Das Transfette ungesund sind ist längst klar. Eine neue Studie der Harvard School of Public Health will den Beweis erbracht haben: weniger Kinder durch Pommes, Margarine, Chips & Co. Die Studienergebnisse:

  • ein 2%iger Anstieg der Energieaufnahme durch Transfette (statt einfach gesättigter Fette) erhöhte das Risiko um das Doppelte
  • jeder 2%ige Anstieg der Energieaufnahme durch Transfette, im Gegensatz zu Kohlenhydraten, war mit einem 73% höheren Risiko verbunden (nach Anpassung an übliche Risikofaktoren)

Ernährungswissenschaftlerin Marion Nestle (NYU) sind die Zahlen nicht signifikant genug. Sie sagt, klar ist, dass Über- oder Untergewicht einen großen Einfluss auf die Fruchtbarkeit haben. Inwieweit das für einzelne Nahrungsbestandteile wie Transfette der Fall sei, beweise die Studie nicht eindeutig. Egal ob oder ob nicht: Transfette sollte grundsätzlich gemieden werden.

  • Unfruchtbar … durch zu dünn (Frauen)

Kann ja auch nicht gesund sein. Die Fakten sind eindeutig. Ab einem BMI unter 17 wird’s kritisch. Der Körper fühlt sich in einer permanenten Notsituation, hat nicht genug Kalorien als Reserve für Schwangerschaft und Stillzeit. In 12 % aller Fälle ist Unfruchtbarkeit gewichtsbedingt (zu dick oder zu dünn).

  • Unfruchtbar …. durch Kaffee

Einige Studien haben Koffein mit Unfruchtbarkeit in Verbindung gebracht. Neuere Studien weisen hingegen darauf hin, dass mäßiger Genuss (ca. 3 Tassen pro Tag) keinen Schaden anrichtet.

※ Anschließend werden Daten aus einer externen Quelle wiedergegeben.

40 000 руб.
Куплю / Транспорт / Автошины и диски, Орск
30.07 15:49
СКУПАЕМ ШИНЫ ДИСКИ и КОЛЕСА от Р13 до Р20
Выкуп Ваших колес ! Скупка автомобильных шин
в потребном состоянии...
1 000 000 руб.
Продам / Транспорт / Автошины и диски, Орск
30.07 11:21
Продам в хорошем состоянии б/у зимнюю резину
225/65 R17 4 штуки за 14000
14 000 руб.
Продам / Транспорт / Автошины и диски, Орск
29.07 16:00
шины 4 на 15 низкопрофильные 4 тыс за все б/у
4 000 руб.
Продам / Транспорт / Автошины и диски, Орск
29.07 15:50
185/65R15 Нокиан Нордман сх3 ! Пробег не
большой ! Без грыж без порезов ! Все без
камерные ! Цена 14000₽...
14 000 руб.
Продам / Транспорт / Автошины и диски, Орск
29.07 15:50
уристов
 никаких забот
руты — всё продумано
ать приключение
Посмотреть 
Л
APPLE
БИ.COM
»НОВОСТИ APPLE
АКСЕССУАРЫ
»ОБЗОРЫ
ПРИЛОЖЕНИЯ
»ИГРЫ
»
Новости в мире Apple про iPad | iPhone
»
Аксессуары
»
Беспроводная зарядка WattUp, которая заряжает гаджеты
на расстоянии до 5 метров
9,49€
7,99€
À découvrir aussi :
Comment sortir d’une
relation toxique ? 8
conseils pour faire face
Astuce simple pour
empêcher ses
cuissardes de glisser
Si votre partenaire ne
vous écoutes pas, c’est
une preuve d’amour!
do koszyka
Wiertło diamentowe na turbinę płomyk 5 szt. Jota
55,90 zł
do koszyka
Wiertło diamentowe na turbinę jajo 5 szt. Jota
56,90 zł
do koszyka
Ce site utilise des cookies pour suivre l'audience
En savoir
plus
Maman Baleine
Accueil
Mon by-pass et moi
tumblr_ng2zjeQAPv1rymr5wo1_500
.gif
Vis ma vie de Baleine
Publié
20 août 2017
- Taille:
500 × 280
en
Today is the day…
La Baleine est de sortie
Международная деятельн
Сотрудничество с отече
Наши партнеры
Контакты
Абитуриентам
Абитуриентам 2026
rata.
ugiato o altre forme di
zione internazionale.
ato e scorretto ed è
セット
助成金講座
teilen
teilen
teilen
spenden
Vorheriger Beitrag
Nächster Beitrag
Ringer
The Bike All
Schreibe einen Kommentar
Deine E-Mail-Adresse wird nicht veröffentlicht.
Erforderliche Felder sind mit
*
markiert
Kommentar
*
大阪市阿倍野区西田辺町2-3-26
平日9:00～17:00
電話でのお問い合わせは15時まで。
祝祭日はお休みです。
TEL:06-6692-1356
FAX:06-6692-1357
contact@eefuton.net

  • Unfruchtbar …. durch zu dick (Männer)

Vielfach untersucht und belegt. Ist der Mann zu dick, wird’s schwieriger.

” … Auch unter Berücksichtigung verschiedener Fruchtbarkeitsrisiken, etwa Alter und Gewicht der Frau, Rauchen, Alkohol und Kontakt mit Pestiziden, blieb der hohe BMI des Mannes ein eigenständiger Risikofaktor für eine erfolgreiche Schwangerschaft. Er war für fettleibige Männer besonders hoch, unabhängig vom Alter der Männer. ….”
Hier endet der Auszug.